NVIDIA just guided $78 billion for the April quarter — beating consensus by 7%. Enterprise revenue doubled. SemiAnalysis benchmarks show the GB300 NVL72 delivers the lowest inference cost of any platform. Jensen Huang says enterprise AI is “by far larger” than hyperscaler as a long-term market.

The CCC is extending because demand is so strong that NVIDIA is prepaying to secure every available TSMC wafer. The supply commitments are growing because customers are begging for capacity. The SBC is high because NVIDIA’s engineers are the most valuable humans in the semiconductor industry and every competitor is trying to poach them.

$68.1B quarterly revenue. 73% year-over-year growth. $78B guidance. These aren’t subprime fundamentals.

The 2005 Question

This is the question that matters more than any individual data point.

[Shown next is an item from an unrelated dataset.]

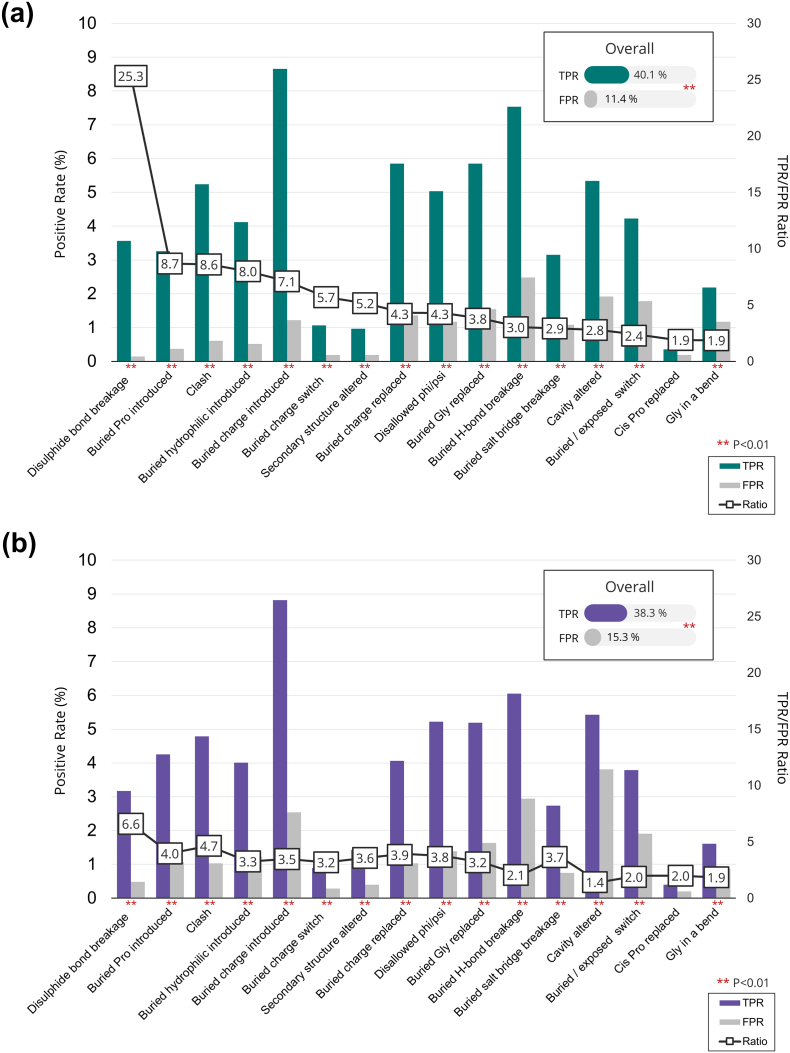
Performance of structural analysis on experimental structures. For each feature, the TPR on disease-associated (Disease) and the FPR on neutral (Neutral) variants are plotted as bars. The ratios of the true-positive to false-positive rates (TPR/FPR) are given, and for ease of viewing, these are connected by a line. The overall TPR and FPR on the entire data set are also reported. Significance at P < 0.01 (denoted by **) is evaluated in a one-tailed test of the difference of two proportions. Panel a are the results from the set of high-quality X-ray structures (resolution < 2.0 Å) from MolProbity's Top8000 database [37]. Panel b are the results on a second independent data set of 855 structures with lower resolution (< 2.5 Å) from the PDB.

In 2005, Burry was right about the housing market. Subprime mortgages were structured to fail. The math was clear. But the trade took two years to pay off, and along the way, he nearly lost his fund, his investors, and his reputation.

Is this the “2005 of AI”?

The structural parallels exist: massive capital flows into a single thesis, circular financing between participants, and metrics that look brilliant until they don’t. The supply commitments, the investment loops, the accounting nuances — these are the kinds of details that only matter when the music stops.

But there’s a critical difference. Subprime mortgages had no real underlying value. The loans were made to people who couldn’t pay them back. AI infrastructure spending, by contrast, is producing real products with real users. Claude writes code. GPT-5.4 does knowledge work. Gemini processes multimodal data at scale. These aren’t empty houses in Nevada.

The honest assessment: Burry’s 10-K analysis is methodologically sound. The data is real. The risks he identifies — overcommitment, circular flows, accounting gaps — are genuine. But NVIDIA’s fundamentals are also genuinely extraordinary. The question isn’t who’s right. It’s when.

If demand stays strong for 2-3 more years, the bears get crushed and the $117B in commitments converts to $300B+ in revenue. If demand plateaus or the AI labs can’t convert research into sustainable businesses, those commitments become anchors.

Burry’s track record says he’s usually right about the what. His challenge has always been the when.